A woman really struggling with moving her mom to the Alz center has cried every time she attends the meetings. Her mom often talks about wanting to go home. She is fairly high functioning, but can’t safely live in a home setting. This daughter is just consumed with guilt and sadness. She is very close to her mother.

We often have Ohio State nursing students observe our meetings. This time, one student cried throughout the meeting while listening to our stories. I have never seen that happen before. I asked her at the end of the meeting if she has a relative with Alzheimer’s. No, she said, “It’s all just so sad.”

Yes, it is. It really is.

All to myself

I visited Mom on MLK Day, a day off for me. Last year, I had visited on this same day and found a lot of college volunteers doing community service by visiting dementia patients. I was impressed by those students and thanked them personally. I waited until later in the day this time, hoping to miss the volunteers. I thought that would increase my chances of having alone time with Mom. If I have to share her with Mr. R, I at least wanted to avoid sharing her with volunteers, as well. That is my selfish way of thinking about visits these days.

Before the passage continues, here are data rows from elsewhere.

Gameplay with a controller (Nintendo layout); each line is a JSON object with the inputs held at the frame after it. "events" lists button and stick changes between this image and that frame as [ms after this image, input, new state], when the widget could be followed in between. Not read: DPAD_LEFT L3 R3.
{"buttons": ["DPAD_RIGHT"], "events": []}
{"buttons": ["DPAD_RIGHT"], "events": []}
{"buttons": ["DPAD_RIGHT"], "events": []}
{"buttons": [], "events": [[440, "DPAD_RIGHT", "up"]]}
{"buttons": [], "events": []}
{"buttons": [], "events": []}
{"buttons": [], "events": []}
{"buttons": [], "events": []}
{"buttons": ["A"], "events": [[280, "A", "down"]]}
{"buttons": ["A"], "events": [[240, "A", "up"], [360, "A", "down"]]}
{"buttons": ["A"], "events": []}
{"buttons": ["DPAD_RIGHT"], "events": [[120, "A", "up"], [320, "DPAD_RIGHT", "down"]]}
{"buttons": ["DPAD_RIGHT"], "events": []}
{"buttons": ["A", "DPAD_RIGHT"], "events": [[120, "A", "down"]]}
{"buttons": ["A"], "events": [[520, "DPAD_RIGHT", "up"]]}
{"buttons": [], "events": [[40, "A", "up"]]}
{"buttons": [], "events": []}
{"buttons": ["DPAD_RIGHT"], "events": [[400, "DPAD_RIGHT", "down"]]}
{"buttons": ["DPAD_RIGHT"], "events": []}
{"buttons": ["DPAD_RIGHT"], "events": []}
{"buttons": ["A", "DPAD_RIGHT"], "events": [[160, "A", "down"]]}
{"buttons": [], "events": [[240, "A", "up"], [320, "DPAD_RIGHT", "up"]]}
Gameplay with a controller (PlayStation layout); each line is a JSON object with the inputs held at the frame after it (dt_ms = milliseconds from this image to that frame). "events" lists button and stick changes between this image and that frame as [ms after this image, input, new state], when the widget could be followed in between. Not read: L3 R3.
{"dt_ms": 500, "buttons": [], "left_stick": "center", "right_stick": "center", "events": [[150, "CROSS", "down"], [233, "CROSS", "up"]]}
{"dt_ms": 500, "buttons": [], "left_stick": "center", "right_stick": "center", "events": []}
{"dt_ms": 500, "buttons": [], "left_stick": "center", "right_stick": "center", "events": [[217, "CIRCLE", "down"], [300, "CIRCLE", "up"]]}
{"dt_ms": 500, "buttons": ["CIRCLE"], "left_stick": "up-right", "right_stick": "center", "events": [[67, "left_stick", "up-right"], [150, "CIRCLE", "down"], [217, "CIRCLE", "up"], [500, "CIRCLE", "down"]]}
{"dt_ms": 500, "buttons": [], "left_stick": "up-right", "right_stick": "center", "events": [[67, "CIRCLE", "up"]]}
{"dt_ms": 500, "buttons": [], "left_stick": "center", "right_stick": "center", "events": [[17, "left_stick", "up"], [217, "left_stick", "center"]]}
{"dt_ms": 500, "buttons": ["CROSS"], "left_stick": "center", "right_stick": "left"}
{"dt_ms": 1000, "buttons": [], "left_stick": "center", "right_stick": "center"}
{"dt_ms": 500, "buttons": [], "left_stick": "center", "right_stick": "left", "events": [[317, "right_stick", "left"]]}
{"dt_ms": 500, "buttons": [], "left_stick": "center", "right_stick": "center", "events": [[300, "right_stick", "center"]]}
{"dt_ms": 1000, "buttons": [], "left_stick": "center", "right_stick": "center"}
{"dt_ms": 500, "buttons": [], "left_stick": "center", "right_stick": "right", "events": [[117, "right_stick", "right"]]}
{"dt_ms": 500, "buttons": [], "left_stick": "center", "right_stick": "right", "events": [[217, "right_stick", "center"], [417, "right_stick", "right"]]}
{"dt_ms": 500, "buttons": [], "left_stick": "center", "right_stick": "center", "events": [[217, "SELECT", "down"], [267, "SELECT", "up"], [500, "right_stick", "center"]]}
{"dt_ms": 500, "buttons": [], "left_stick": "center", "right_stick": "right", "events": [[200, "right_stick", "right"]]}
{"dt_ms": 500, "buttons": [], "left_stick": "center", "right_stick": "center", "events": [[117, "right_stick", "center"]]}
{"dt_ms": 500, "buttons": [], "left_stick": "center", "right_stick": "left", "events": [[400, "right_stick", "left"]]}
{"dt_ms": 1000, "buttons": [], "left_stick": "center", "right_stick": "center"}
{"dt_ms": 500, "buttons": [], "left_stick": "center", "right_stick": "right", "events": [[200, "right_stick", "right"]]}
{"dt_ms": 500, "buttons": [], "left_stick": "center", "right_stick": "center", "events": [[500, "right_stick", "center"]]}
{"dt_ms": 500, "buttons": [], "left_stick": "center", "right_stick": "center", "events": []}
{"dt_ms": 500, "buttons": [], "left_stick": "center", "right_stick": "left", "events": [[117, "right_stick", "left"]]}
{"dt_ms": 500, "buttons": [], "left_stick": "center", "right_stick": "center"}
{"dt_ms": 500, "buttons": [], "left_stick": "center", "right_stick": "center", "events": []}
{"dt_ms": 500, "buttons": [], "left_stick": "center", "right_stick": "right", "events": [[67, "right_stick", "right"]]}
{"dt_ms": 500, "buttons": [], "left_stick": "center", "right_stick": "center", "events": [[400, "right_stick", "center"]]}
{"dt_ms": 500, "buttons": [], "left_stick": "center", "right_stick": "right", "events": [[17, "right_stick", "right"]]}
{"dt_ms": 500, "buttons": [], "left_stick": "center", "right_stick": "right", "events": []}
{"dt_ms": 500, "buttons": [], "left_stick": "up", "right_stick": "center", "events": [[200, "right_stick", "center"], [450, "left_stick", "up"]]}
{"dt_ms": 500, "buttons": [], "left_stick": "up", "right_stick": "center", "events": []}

I walked into the lobby and there Mom was, by herself, walking toward me. I went right up to her and gave her a big hug and told her I was so glad to see her. And I was so glad she was alone. I signed in and took off my coat, and she took my hand and we started walking. We went toward the skilled care wing, stopped at the nursing station there and turned around. We went back to the lobby, and Mom complained about being tired. We sat on a couch and just sprawled out and hung out there for awhile. I noticed her fingernails were quite long and ragged, so I trimmed them. I offered to pluck the whiskers from her chin. She didn’t know what I was saying I was going to do. So I pulled one, and she winced. I pulled another, and she jumped. So I stopped. No need to cause her any pain at all. So her chin will be hairy forever more.

An aide walked by and Mom said to him, “I’m hungry.” He briefly acknowledged her and said he would be back. I offered to get a root beer to share and she liked the idea, even though I don’t think she knows what root beer is. I got a can from the vending machine. As I got back to the couch, the aide stopped by and handed Mom a baggie with two cookies in it. Ah-ha – it was snack time, and Mom knew it. Funny how she hardly knows a damn thing but she knows when she sees this aide in the afternoon, it’s snack time. She ate the cookies with some enthusiasm. In the past, she might have offered me a bite. She didn’t this time. Which was completely fine, of course. I didn’t want a bite. But it’s interesting how her focus has changed in that way, to herself. I sipped the root beer. When she was done with her cookies, I offered her a drink. She examined the can and tentatively held it close to her mouth. I told her to point the hole toward her mouth and tip it. She was able to follow that instruction. She took long drinks. “Mm, that’s good,” she said. She mostly drinks water and milk these days, so I imagine a cold, sweet drink was very tasty. She took one last drink and spilled a little on her shirt. She laughed.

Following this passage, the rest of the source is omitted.